Divided we fall. That’s why this issue matters so much.

2 Comments

  1. Natural born citizen
    Posted February 5, 2011 at 6:20 am | Permalink | Reply

    Well written and well reasoned. I applaud your efforts to bring this issue to the attention of our representatives and fellow citizens.

    I would add the fact that the term natural born citizen has been defined: Vattel’s Law of Nations clearly defined the term to mean: someone born of citizen parents (plural – as in both must be citizens) on US soil.

    Multiple Supreme Court rulings have used similar definitions since the inception of our Constitution.

    Further clarification is found in the Naturalization Act of 1790 – where the definition of a natural born citizen was extended to those people born of citizen parents but not on US soil. Bear in mind the fact that President Washington – who chaired the Constitutional convention (from whence came the phrase) – signed that act into law a mere two years after the Constitution was ratified.

    Also of note is the fact that the phrase was included in a letter written by John Jay – our first Supreme Court Justice – to George Washington (shortly prior to the Constitutional convention).

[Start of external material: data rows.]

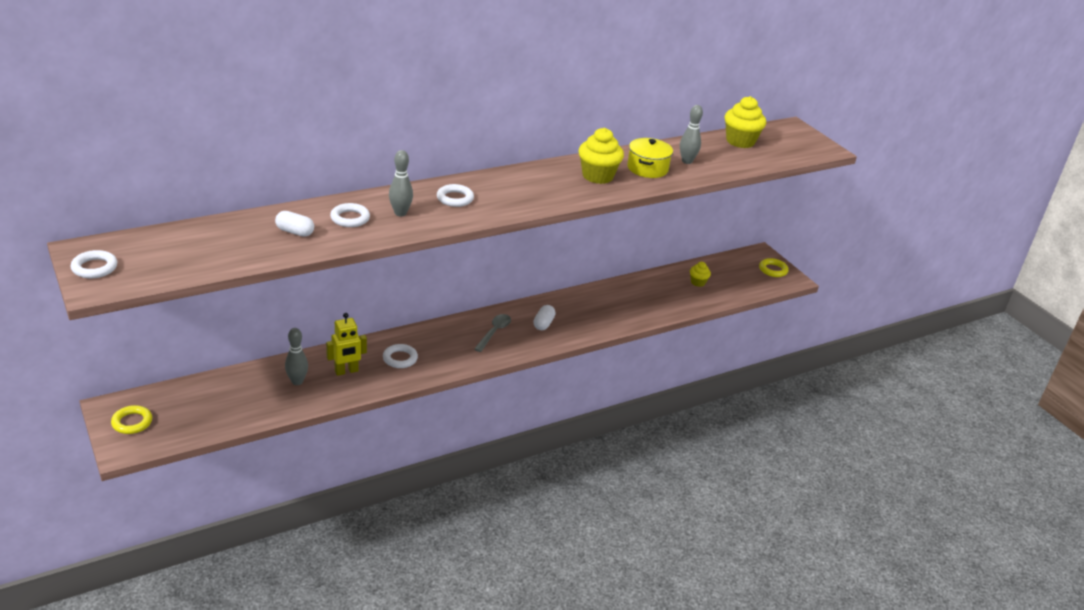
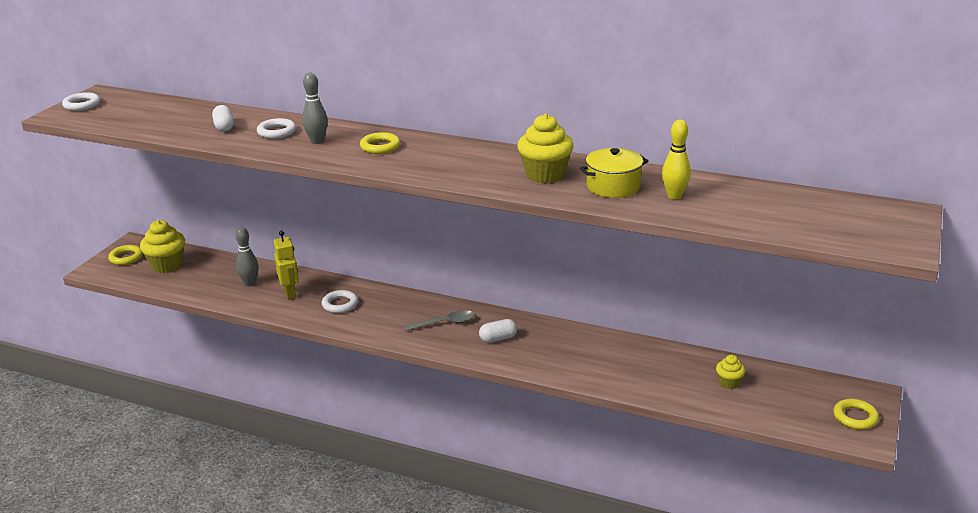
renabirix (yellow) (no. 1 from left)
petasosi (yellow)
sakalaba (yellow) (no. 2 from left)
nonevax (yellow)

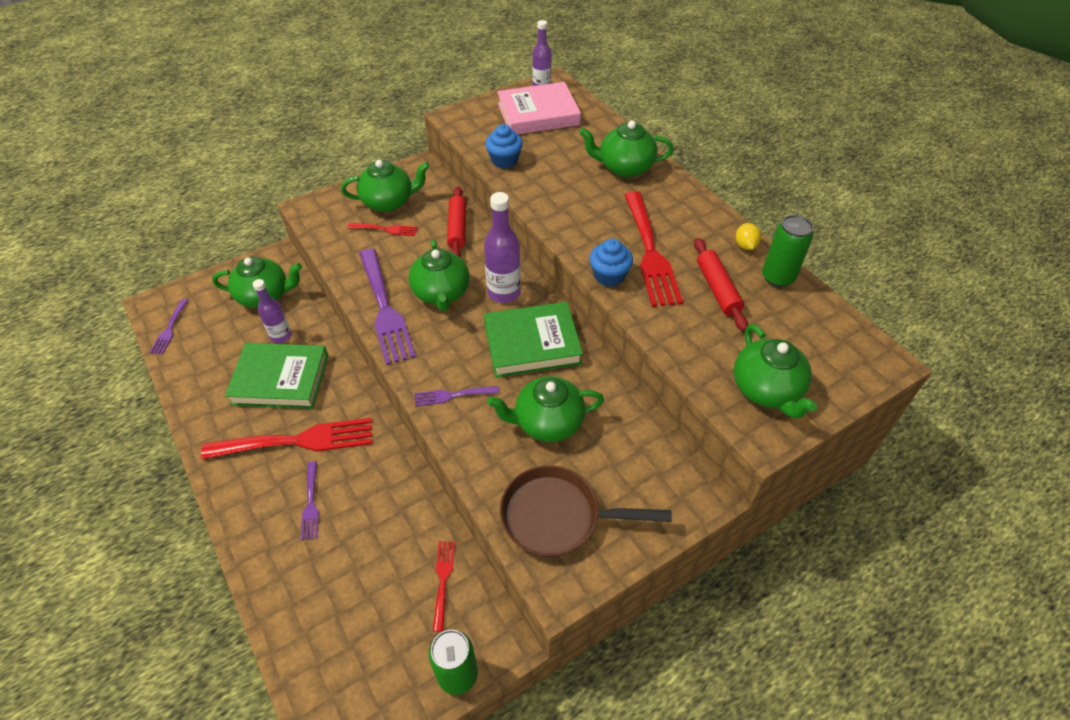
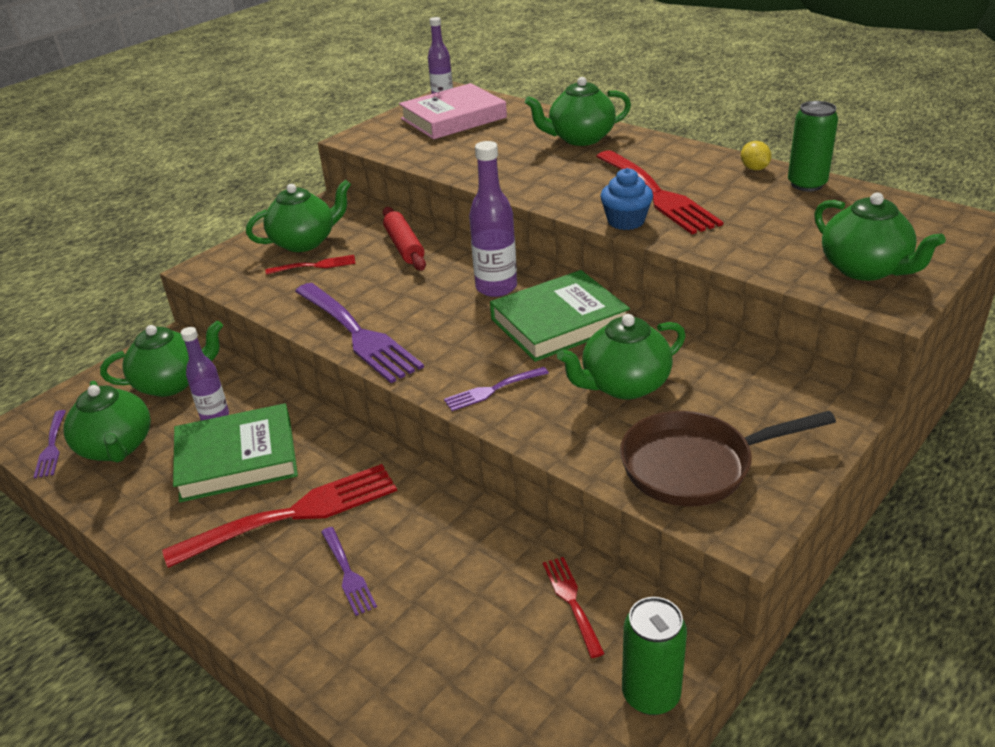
renabirix (blue) (no. 1 from left in the first image)
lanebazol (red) (no. 2 from left in the first image)
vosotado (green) (no. 1 from left)

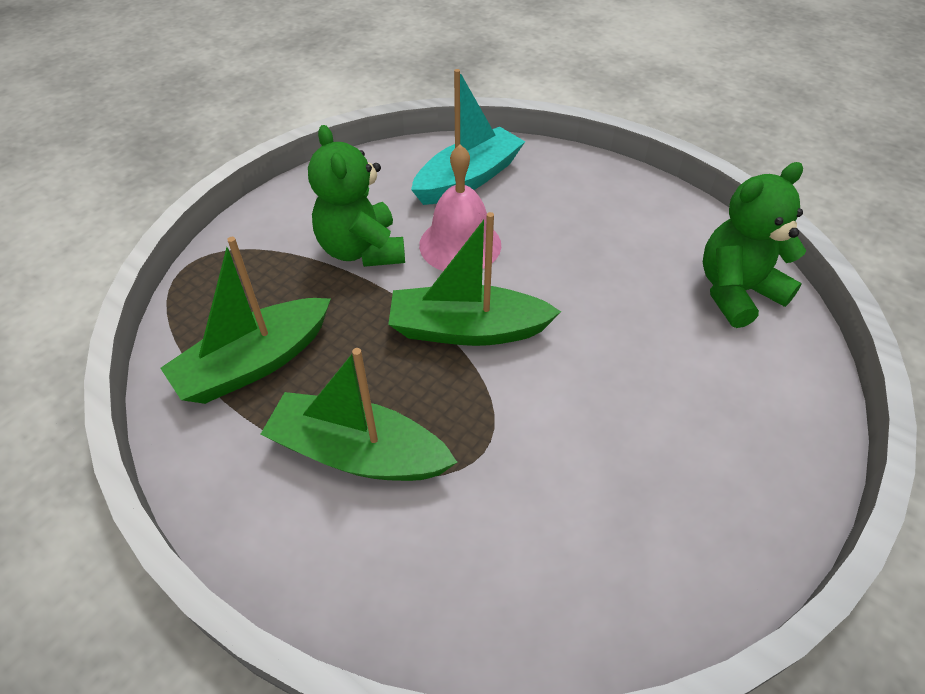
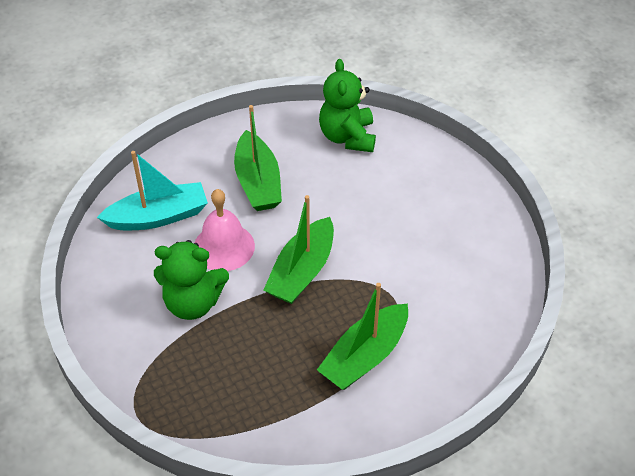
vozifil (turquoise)
vozifil (green) (no. 1 from left)

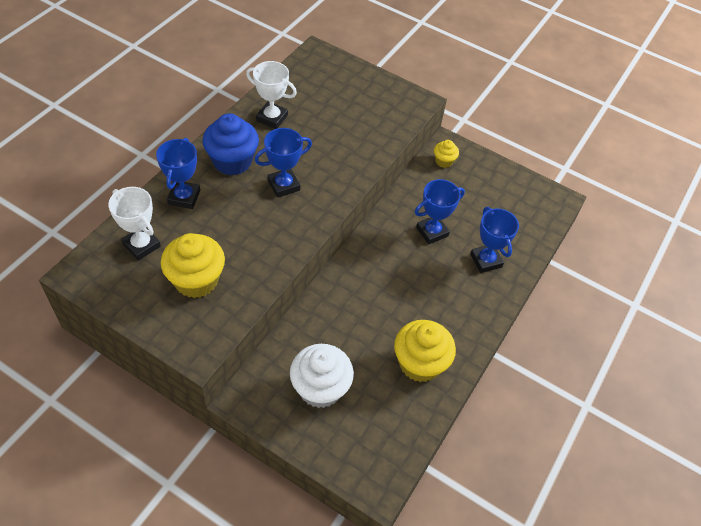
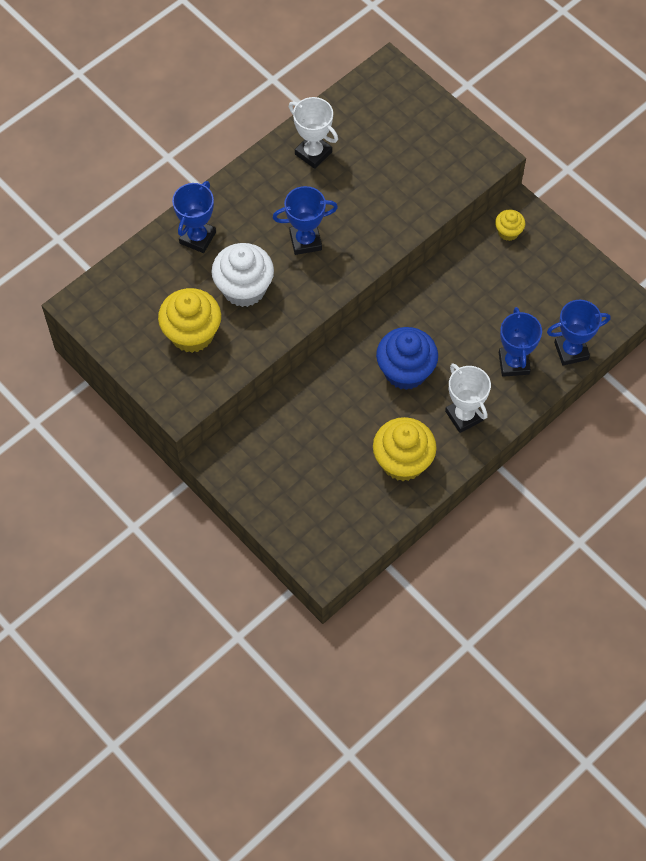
renabirix (blue)
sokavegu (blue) (no. 4 from left)
sokavegu (white) (no. 2 from left)
renabirix (white)

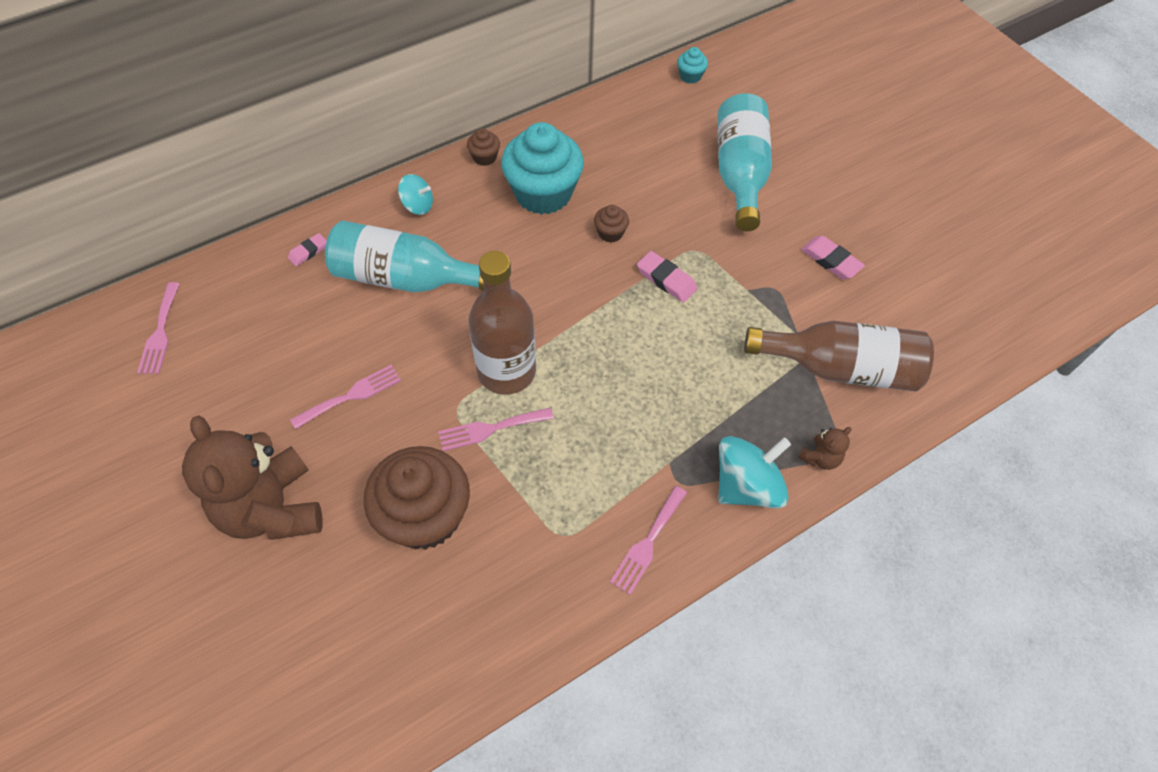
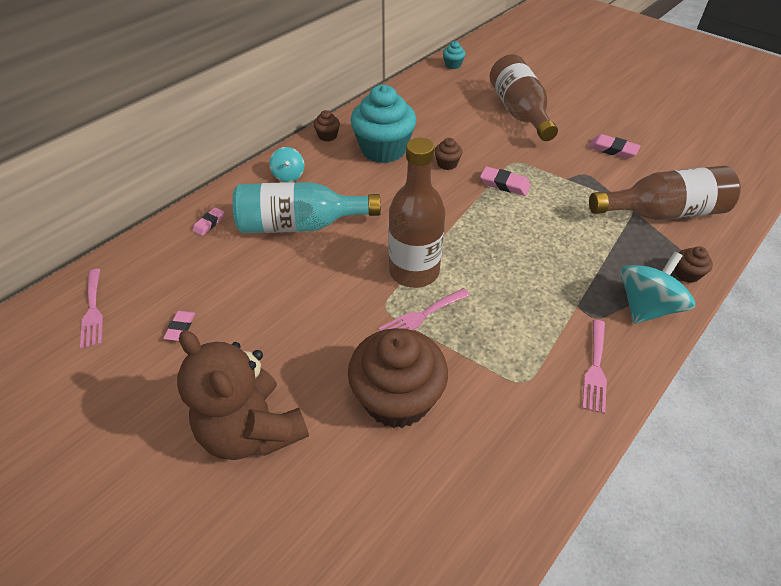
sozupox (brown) (no. 2 from left)
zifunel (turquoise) (no. 1 from left)
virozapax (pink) (no. 2 from left in the first image)
renabirix (brown) (no. 4 from left)
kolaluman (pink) (no. 1 from left)

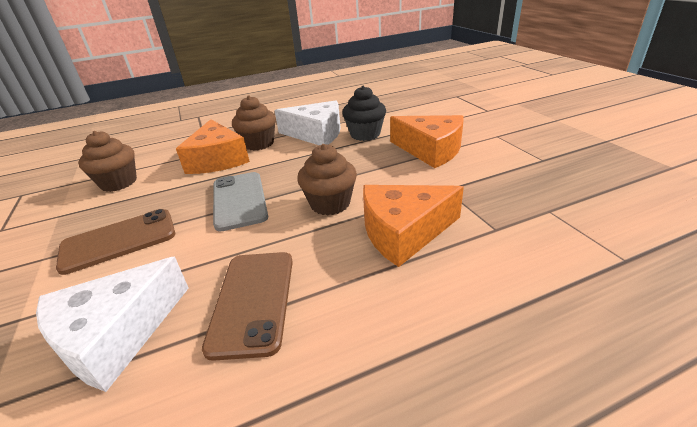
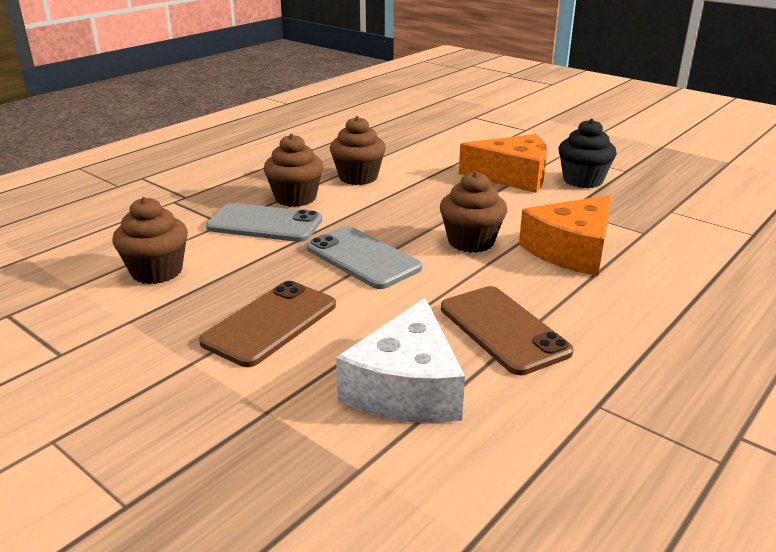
renabirix (black)
renabirix (brown) (no. 3 from left)
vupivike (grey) (no. 1 from left)

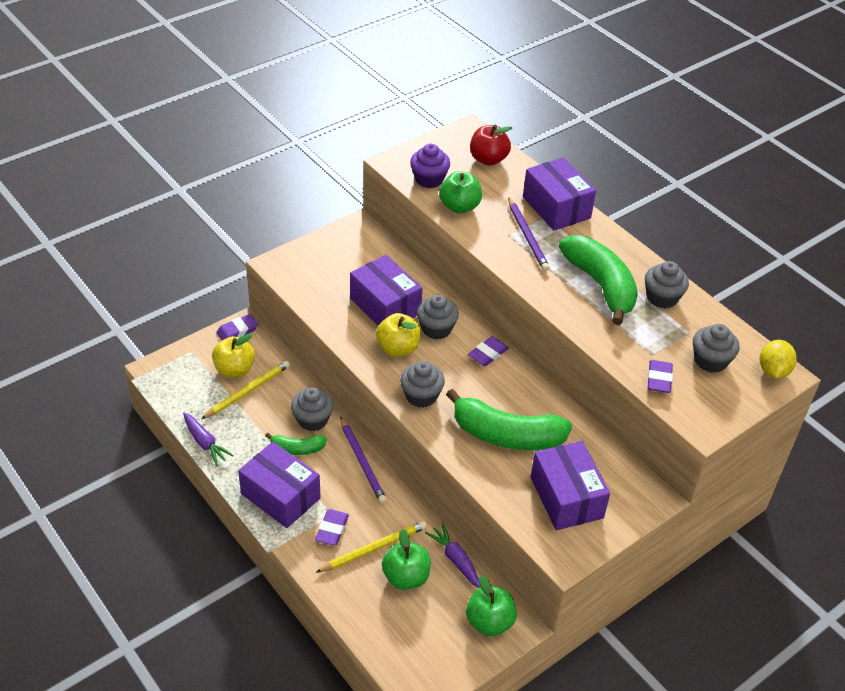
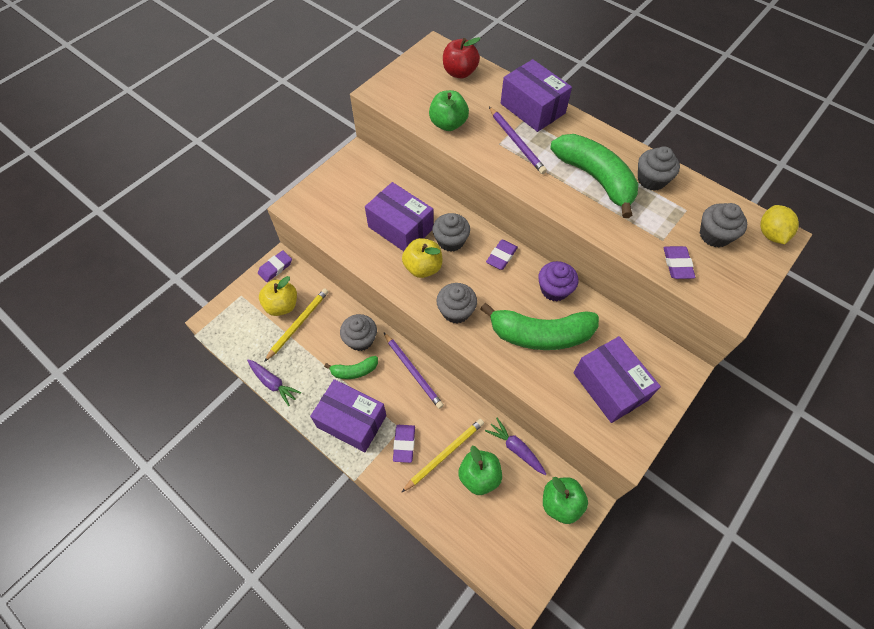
renabirix (purple)

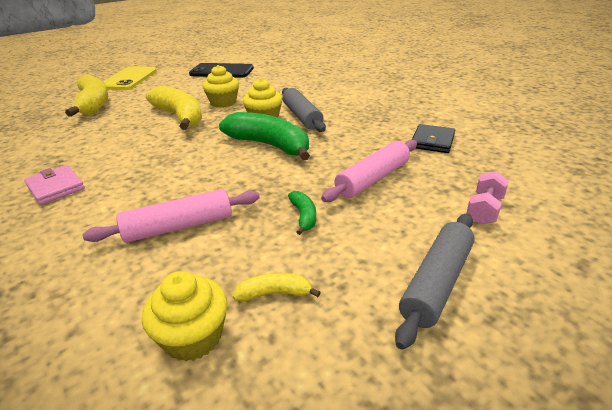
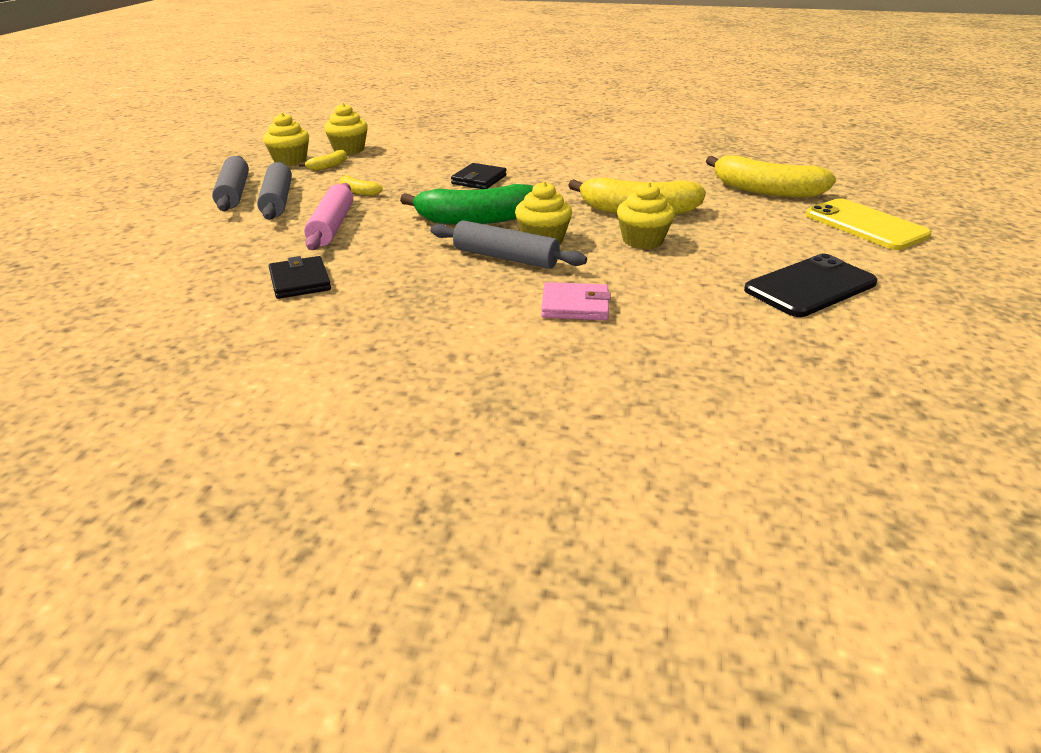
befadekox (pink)
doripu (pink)
lanebazol (pink) (no. 1 from left in the first image)
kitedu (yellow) (no. 2 from left)
renabirix (yellow) (no. 1 from left)
lanebazol (grey) (no. 2 from left)
befadekox (black) (no. 2 from left)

Washington’s reply, thanking Jay for his insight, arrived a mere two days prior to the convention.

    There is no record of dissent: the phrase was included in the proposed Constitution without discussion.

    Furthermore, it should be noted that Vattel’s Law of Nations was a note of reference during the Constitution (Franklin himself ordered 5 copies of the English version). In addition, many of the framers were well versed in the French language (Vattel’s native tongue).

    • Posted February 5, 2011 at 4:10 pm | Permalink | Reply

      Thanks. I think I will add some content about the term being defined by Vattel. The first article I’ve seen about Nebraska’s introduced bill suggests the line of attack the media will use is that it is racist to care about whether the parents were US citizens. There’s a quote from a UNL poli sci professor (specializing in the Constitution, no less) who claims to have no idea where such an idea of the 2-citizen-parent requirement would even come from. So it looks like we’re going to have to do some educating that our university poli sci professors refuse to do. sigh.

      So we’ll need to unpack why this interpretation is not radical but actually well-founded.